Gracias, Juan Pablo (Padre, Hermano, Amigo) por tu testamento de vida, por tu ejemplo de entrega al Señor y a su Evangelio. Venías de la “Iglesia del silencio” y con tu voz potente has sido, en todas las naciones del mundo, voz y eco del Evangelio del Señor. Ahora, cuando se acababa tu vida y llegaba a tu garganta el silencio, nos has seguido hablando y gritando a todo el Orbe con tu imagen dolorida y sin poder pronunciar palabras. Tu silencio en los días finales de tu vida se hacía voz elocuente de aceptación del dolor. ¡Nos has enseñado a vivir y nos has enseñado a morir!
Tú, mientras has estado al frente de la Iglesia Universal, recibiste de Dios el encargo de la “solicitud por todas las Iglesias”. Mira ahora ya desde el seno de Dios, (como confiada y piadosamente todos pensamos), a esta Iglesia, todavía peregrina en la tierra.
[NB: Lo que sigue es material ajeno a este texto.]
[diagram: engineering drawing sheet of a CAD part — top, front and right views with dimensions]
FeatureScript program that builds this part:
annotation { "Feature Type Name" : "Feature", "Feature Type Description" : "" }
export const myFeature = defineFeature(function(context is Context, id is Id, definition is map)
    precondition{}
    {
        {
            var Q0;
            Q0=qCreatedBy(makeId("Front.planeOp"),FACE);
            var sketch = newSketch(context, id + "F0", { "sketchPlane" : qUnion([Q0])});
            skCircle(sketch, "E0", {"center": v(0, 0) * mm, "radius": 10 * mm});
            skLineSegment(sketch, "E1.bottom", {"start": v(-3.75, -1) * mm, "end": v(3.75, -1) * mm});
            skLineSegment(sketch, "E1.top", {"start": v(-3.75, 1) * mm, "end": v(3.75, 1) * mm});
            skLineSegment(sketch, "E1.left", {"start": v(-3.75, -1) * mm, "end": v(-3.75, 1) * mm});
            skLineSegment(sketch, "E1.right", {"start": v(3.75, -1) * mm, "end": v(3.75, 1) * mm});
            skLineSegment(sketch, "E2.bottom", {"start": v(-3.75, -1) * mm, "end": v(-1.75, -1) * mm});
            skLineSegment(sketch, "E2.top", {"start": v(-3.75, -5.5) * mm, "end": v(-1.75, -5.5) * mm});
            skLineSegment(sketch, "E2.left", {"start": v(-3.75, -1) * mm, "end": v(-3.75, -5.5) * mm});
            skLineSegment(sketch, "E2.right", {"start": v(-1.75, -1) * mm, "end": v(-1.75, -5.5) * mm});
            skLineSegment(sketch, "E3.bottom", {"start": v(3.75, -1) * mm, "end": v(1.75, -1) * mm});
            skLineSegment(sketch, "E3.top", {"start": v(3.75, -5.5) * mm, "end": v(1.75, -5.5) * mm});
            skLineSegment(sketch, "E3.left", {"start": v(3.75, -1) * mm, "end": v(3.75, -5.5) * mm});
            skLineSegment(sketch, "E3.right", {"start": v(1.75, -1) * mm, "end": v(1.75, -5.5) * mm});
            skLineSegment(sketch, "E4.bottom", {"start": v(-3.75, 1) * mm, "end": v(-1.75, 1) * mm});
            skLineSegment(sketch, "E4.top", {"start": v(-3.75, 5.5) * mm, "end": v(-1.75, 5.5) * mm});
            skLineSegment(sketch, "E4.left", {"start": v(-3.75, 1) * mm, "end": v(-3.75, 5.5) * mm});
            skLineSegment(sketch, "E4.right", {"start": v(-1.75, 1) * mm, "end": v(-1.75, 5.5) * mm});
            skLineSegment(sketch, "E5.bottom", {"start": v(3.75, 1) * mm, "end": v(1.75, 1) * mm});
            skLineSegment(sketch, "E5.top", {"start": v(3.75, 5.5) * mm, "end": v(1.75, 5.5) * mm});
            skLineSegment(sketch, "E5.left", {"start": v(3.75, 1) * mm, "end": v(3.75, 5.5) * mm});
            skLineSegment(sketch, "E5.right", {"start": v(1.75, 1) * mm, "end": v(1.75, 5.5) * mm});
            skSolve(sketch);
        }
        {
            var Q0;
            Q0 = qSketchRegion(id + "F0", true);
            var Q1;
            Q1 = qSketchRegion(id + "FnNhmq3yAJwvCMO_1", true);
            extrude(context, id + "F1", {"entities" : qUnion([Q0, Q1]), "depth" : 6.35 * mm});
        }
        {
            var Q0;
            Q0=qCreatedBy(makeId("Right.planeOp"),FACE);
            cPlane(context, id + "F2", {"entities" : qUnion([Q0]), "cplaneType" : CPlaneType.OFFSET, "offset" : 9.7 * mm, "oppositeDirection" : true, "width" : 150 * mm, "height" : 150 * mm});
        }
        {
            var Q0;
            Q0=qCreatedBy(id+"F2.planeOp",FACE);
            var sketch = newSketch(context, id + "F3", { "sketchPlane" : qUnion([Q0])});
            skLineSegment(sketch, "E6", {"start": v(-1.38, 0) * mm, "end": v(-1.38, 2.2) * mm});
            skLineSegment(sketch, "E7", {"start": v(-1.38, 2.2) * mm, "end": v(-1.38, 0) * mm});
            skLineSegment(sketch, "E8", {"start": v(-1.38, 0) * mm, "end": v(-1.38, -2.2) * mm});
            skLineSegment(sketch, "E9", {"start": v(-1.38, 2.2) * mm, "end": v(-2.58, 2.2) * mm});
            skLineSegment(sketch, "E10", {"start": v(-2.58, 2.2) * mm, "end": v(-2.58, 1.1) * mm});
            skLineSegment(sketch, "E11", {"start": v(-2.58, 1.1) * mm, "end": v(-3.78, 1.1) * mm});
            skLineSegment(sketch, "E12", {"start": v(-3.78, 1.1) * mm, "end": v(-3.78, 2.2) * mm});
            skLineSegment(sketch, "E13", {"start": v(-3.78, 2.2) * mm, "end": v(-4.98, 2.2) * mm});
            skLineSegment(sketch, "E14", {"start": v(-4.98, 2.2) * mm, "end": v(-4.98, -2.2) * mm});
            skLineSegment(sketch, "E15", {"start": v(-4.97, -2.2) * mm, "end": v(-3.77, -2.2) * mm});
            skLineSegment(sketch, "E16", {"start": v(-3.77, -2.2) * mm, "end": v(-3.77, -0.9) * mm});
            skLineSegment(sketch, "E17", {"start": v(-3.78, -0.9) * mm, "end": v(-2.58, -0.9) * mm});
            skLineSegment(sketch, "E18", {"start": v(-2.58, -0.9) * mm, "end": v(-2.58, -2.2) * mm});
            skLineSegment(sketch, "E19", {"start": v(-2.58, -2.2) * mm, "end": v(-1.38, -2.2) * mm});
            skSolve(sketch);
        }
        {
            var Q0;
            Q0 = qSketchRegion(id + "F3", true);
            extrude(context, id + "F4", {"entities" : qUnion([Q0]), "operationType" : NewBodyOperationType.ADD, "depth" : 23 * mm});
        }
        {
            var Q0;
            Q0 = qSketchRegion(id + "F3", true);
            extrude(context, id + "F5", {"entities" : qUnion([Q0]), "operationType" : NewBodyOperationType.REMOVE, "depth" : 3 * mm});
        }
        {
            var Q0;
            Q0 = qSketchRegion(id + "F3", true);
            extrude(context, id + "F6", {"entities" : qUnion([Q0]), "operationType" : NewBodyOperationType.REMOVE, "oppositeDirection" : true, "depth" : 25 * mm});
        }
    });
Mira a la Iglesia Universal que ahora está huérfana porque tú, Pastor universal y Obispo de Roma, te has ido de esta tierra. Y mira también a esta Iglesia particular de Jaén: ahora también sin Obispo, pastor de nuestras almas.
Santo Padre Juan Pablo: Pon en manos de María esta Iglesia de Jesucristo: La Iglesia Universal y también esta Iglesia de Jaén. Con tu oración poderosa ante Dios, RUEGA POR NOSOTROS. Con tu intercesión amorosa presenta al Dios, Padre de todos, la orfandad de la Iglesia Católica universal en estos días; y presenta también ante Dios la orfandad de esta Diócesis que es la Iglesia de Jaén. Haz que pronto, al frente de la Iglesia universal y también al frente de esta Iglesia particular, que es la Diócesis de Jaén, tengamos un Pastor según el corazón de Dios.
Que tus peticiones orantes consigan de Dios que la Iglesia no carezca de los pastores sencillos, fieles y entregados a la causa del Evangelio, que nos guíen en nuestro caminar.
Querido Santo Padre, Juan Pablo:
¡Que Dios premie tu vida! ¡Y que, por tu intercesión, Dios nos bendiga a nosotros! Amén.